How far can you love? How much further can you go?

“I’ve had four fights in my career,” Trisha says. “And I’ve been open to fighting and ready for six or seven of the years of I’ve been training. I’m always ready because I’m always training and I want it. And it’s hard to see guys that train in the gym having fights because they’re your teammates, you train together, and you want them to succeed but it’s hard to see them getting ready and have no problem in finding opponents. I train up, get ready, and it’s disappointing. It’s heartbreaking.”

See Sampson in action, Part 1:

..and Part 2….

So when it happens, it’s special. “I always smile at opponents,” she says. “First of all, it’s because I’m excited as it’s hard to find girls in the sport and at my size. I can’t help it; it’s an exciting and happy moment.”

That is what fighting is about: it’s not about violence, or aggression, or dominance — it’s about love. It’s about finding not only those who share the same passion but in finding out your limits. The joy is not in victory over the opponent but in victory over the body’s limitations. It is a cry against death, a shout against nature of I’m still alive.

It’s dangerous but the risk is the flame. The joy is not in flirting with danger or avoiding it, but in celebrating the thin sliver of time when you reach your best. Fighters assess the danger against that reward. “The risk we take,” said one long-retired and still-intact boxer, “is the price we have to pay for success, and we budget for it.”

“I worry about the long-term effects of repeated head injury,” Trisha says, “but somehow I feel there’s a point that you can be smart and quit. I originally said that I’d give it up when I was thirty. I’m that age now and I’ve extended it, for the time being, to, ‘I’ve got until I’m thirty-one.’ But I’m aware that I’ll give it up in the next few years. The peak time for women, athletically, is twenty-nine or thirty. There’s bone deterioration after that and you can’t recover in the same way. After your twenties, there’s a downward hill.”

She carries injuries and jokes that marriage is out of the question now that she has a lump on the joint of her ring finger. That was the result of an errant kick, when moving around in the ring sans gloves, that dislocated the digit. There have been a couple of concussions, one serious enough to put her in hospital, and she has shin-splints. Most of what she carries, she says, comes from the rigours of training rather than the violence of the ring.

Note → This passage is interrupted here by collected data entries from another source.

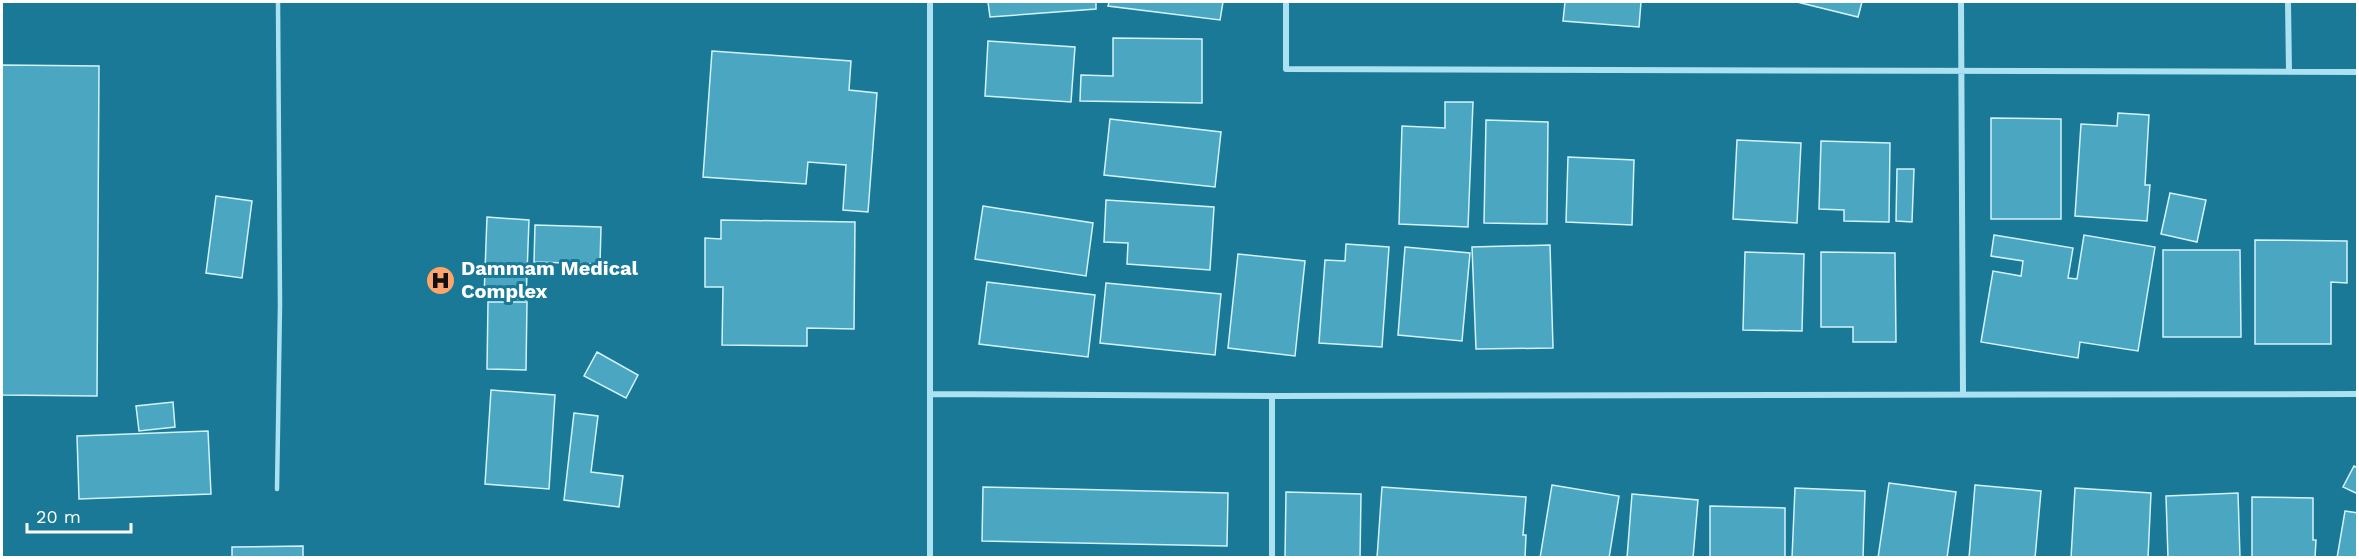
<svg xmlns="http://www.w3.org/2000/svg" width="2359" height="559" font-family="'Work Sans',sans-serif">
<rect width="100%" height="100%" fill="#197997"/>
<path fill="#4aa6c1" stroke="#d3f3fc" stroke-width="1.5" d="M 988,2 L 1096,2 L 1096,9 L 990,17 Z
M 1109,2 L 1223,2 L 1220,20 L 1108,6 Z
M 1565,2 L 1641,2 L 1639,27 L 1563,21 Z
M 1797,2 L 1862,2 L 1858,17 Z
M 1113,38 L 1202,39 L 1202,103 L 1080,101 L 1081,75 L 1113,76 Z
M 988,41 L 1075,47 L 1071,102 L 985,96 Z
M 712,51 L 851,61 L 849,90 L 877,93 L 868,212 L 843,210 L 846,165 L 808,162 L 806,184 L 703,177 Z
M 2,65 L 99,66 L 97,396 L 2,395 Z
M 1445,102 L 1473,102 L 1468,227 L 1399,224 L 1402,126 L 1445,128 Z
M 2118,113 L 2149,115 L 2145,185 L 2150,185 L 2147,221 L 2075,216 L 2081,124 L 2117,126 Z
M 1991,118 L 2061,119 L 2061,219 L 1991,219 Z
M 1110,119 L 1221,132 L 1215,187 L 1104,175 Z
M 1486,120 L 1548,122 L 1547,224 L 1484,223 Z
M 1737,140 L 1801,143 L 1797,223 L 1733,219 Z
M 1821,141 L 1890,143 L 1889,222 L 1844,221 L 1844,210 L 1819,209 Z
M 1568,157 L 1634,160 L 1632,225 L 1566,222 Z
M 1897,169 L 1914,169 L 1912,222 L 1896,221 Z
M 2170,193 L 2206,200 L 2197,242 L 2161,234 Z
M 216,196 L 252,201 L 242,278 L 206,273 Z
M 1106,200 L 1214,207 L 1210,270 L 1127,264 L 1128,243 L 1104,242 Z
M 983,206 L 1093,223 L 1086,276 L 975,259 Z
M 487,217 L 529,220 L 526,300 L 484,297 Z
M 721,220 L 855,222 L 854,329 L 807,328 L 807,346 L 722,345 L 723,287 L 705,287 L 705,238 L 721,239 Z
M 535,225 L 601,227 L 600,264 L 534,262 Z
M 1994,235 L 2073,248 L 2068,278 L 2077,279 L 2084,235 L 2155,247 L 2138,351 L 2080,342 L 2078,358 L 1981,342 L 1993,271 L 2021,276 L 2023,261 L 1991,256 Z
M 2255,240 L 2347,241 L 2347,283 L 2331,282 L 2331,344 L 2255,344 Z
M 1346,244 L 1389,247 L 1382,347 L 1319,343 L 1325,260 L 1345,261 Z
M 1550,245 L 1553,348 L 1476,349 L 1472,247 Z
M 1405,247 L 1470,253 L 1462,341 L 1398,335 Z
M 2163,250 L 2240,250 L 2241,337 L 2163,337 Z
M 1745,252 L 1804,254 L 1802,331 L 1743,330 Z
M 1821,252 L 1895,253 L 1896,342 L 1853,342 L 1853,327 L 1821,327 Z
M 1238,254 L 1305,261 L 1295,356 L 1228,348 Z
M 987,282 L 1095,295 L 1088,357 L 979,344 Z
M 1106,283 L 1221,294 L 1215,355 L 1100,343 Z
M 488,302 L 527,302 L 526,370 L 487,369 Z
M 597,352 L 638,375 L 626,398 L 584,376 Z
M 491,390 L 555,395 L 549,489 L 485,484 Z
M 173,402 L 175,427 L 139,431 L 136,406 Z
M 574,413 L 598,416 L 591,472 L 623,476 L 619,507 L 564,500 Z
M 208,431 L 211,494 L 79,499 L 77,436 Z
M 2354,466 L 2358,468 L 2358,494 L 2343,487 Z
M 1889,483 L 1956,492 L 1947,558 L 1878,558 Z
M 1552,485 L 1619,496 L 1609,558 L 1540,558 Z
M 1975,485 L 2041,491 L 2035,558 L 1969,558 Z
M 983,487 L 1228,493 L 1227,546 L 982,541 Z
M 1382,487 L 1526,497 L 1523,535 L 1526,535 L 1525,558 L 1377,558 Z
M 1795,488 L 1865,491 L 1863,558 L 1792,558 Z
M 2075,488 L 2151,493 L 2148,558 L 2071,558 Z
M 1286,492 L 1361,494 L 1360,558 L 1285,558 Z
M 2238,493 L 2240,558 L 2168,558 L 2166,496 Z
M 1632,494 L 1698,500 L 1693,558 L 1627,558 Z
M 2252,497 L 2313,498 L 2313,540 L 2316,540 L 2315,558 L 2252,558 Z
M 1710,506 L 1785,508 L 1785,558 L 1710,558 Z
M 2345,511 L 2358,513 L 2358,558 L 2337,558 Z
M 303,546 L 303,558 L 232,558 L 232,547 Z"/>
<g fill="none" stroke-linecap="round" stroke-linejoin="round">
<path stroke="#ace1f1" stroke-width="4.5" d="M 277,489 L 280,305 L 278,2"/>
<path stroke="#ace1f1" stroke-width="6" d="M 1286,2 L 1286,69 L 2358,72
M 1961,2 L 1963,394
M 2288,2 L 2289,72
M 930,394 L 1272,396 L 2358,394
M 930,558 L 930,2
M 1272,558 L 1272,396"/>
</g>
<defs>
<symbol id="hospital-disc" viewBox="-11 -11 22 22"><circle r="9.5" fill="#ffa56c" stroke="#197997"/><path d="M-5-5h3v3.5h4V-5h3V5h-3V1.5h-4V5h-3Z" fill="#111"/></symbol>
</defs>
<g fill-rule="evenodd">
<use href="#hospital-disc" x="424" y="264" width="33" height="33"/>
</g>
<g text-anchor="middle" stroke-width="6" stroke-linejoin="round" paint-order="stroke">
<g font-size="20" font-weight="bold" fill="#fff" stroke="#197997" text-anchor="start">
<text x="461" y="275">Dammam Medical<tspan x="461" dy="23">Complex</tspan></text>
</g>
</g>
<rect width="2359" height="559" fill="none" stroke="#ffffff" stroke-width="6"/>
<path d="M27 523v9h104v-9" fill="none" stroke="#ffffff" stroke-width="3"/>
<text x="36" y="523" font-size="18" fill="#ffffff" stroke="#197997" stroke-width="4.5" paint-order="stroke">20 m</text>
</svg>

She makes allowances for it, justifying it by saying that it’s all part-and-parcel of what she chooses to do. It’s the same with the people she faces in the gym and at competition — it is the price you pay in pursuing the thing you love. She worries about hurting others and doesn’t know how she would be able to deal with it. “I pray it never happens but I feel strongly that if you’re competing in the sport, you’re going to possibly get hurt. You’re making that choice. If somebody hurt me and damaged my sight, I’d probably be bitter at myself. But it’s me that puts me in the ring.”

Very soon, she will be going back to live in Vancouver. Home calls her. She says, “I miss the mountains, the trees, and the oceans, not to mention the culture, food, and language. I’m sad to leave behind the friends and life I’ve made here but I feel only excitement and anticipation at moving back.”

The Germans call it heimat, or ‘homeland’. It’s the other place she belongs outside of fighting. She hopes there will be more competition there. It’ll still be hard to find fights as although there are more women competitors, she’ll probably outweigh them by 20lbs or more.

She’s going back a different person to the one that left. She’s older, is qualified, and has a profession. There have been four fights and thousands of hours sparring, exercising, and training. Good, healthy friendships have been gained and kept.

Many will hurt and miss her when she goes. That’s how it is with those who fight — they draw themselves upon each other and form bonds that those outside could never understand. That is the intimacy among fighters that they themselves can barely comprehend, is formed in the violence that is written against each other’s bodies, and gone in the next instant.